Fortunately, for those that can stomach the pets, the cheesy dialogue and the occasional issue, this is easily the best of the spin-offs, even narrowly beating out Birth by Sleep.
Kingdom Hearts may never have looked any better. The 3DS really suits the franchise, and even the 3D seems to add quite a bit to the experience. That’s when you’re static or approaching an enemy, anyway. The rapid camera angles and occasional tight shot will likely get you turning down the 3D, if not turning it off altogether. You almost certainly will feel sea sick after a while.
Aside from that, the graphics are stunning. The worlds you’ll explore are colourful and varied, the level design is interesting and challenging and the Disney IPs have been wonderfully looked after. No complaints for the game itself, it’s just a shame occasional clunky camera will put you off taking full advantage of the 3D.

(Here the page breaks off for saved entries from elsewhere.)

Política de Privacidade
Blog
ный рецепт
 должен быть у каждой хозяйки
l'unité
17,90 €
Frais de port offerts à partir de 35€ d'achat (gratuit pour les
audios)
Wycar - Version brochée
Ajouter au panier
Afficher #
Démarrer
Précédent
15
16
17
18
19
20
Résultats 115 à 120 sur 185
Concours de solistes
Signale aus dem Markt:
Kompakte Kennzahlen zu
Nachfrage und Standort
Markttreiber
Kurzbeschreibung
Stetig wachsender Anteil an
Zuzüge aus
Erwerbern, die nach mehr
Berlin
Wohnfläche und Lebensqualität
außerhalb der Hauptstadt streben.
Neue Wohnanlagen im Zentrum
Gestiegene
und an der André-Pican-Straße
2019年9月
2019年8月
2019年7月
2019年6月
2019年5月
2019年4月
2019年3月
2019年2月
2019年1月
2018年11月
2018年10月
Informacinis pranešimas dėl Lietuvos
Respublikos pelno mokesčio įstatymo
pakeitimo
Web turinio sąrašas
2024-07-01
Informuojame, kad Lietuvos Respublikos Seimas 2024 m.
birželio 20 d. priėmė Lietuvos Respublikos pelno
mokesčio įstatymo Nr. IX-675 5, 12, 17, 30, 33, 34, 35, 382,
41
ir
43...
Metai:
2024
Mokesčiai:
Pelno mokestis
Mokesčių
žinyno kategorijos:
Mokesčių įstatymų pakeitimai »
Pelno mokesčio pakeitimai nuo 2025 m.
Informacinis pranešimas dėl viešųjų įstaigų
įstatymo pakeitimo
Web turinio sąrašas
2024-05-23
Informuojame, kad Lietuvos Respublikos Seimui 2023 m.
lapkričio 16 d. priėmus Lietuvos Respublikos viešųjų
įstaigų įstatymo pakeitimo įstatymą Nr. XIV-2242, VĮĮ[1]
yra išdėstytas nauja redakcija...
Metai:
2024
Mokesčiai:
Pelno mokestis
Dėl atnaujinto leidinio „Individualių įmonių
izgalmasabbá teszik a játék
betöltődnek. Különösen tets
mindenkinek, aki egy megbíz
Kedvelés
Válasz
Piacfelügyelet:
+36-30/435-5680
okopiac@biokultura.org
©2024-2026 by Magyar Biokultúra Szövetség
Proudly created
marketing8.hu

Kingdom Hearts has always boasted some of the most beautiful music in all of gaming, and the most impressive voice cast of any franchise. That doesn’t change for Dream Drop Distance. Although it’s a portable spin-off, everything is as great as you’d expect it. The music is completely engrossing and the voice cast constantly deliver their marks, especially from the Disney side of things (as you’ve expect, given that they’re the “official” voices of such well-known characters).
Dream Drop Distance is a great game, its biggest fault being that it’s a part of such a drawn out franchise. Had there not been so many games over the last ten years, all of which do basically the same thing, perhaps it would have felt fresher, but its place in the series will guarantee some people will give up part way through. There’s also a few ill-advised features, the Spirits especially, that just don’t have a deep enough system behind them to entertain adults in the way that, say, the Pokemon games continue to do.
If you can get over the franchise fatigue and if you can deal with the pets and the grinding, this is a game that will give you hours of entertainment. If you’ve been patiently waiting for Kingdom Hearts 3 for the best part of a decade, if the other spin-offs haven’t been enough to fill the Kingdom Hearts shaped void in your life, there’s going to be no difference here.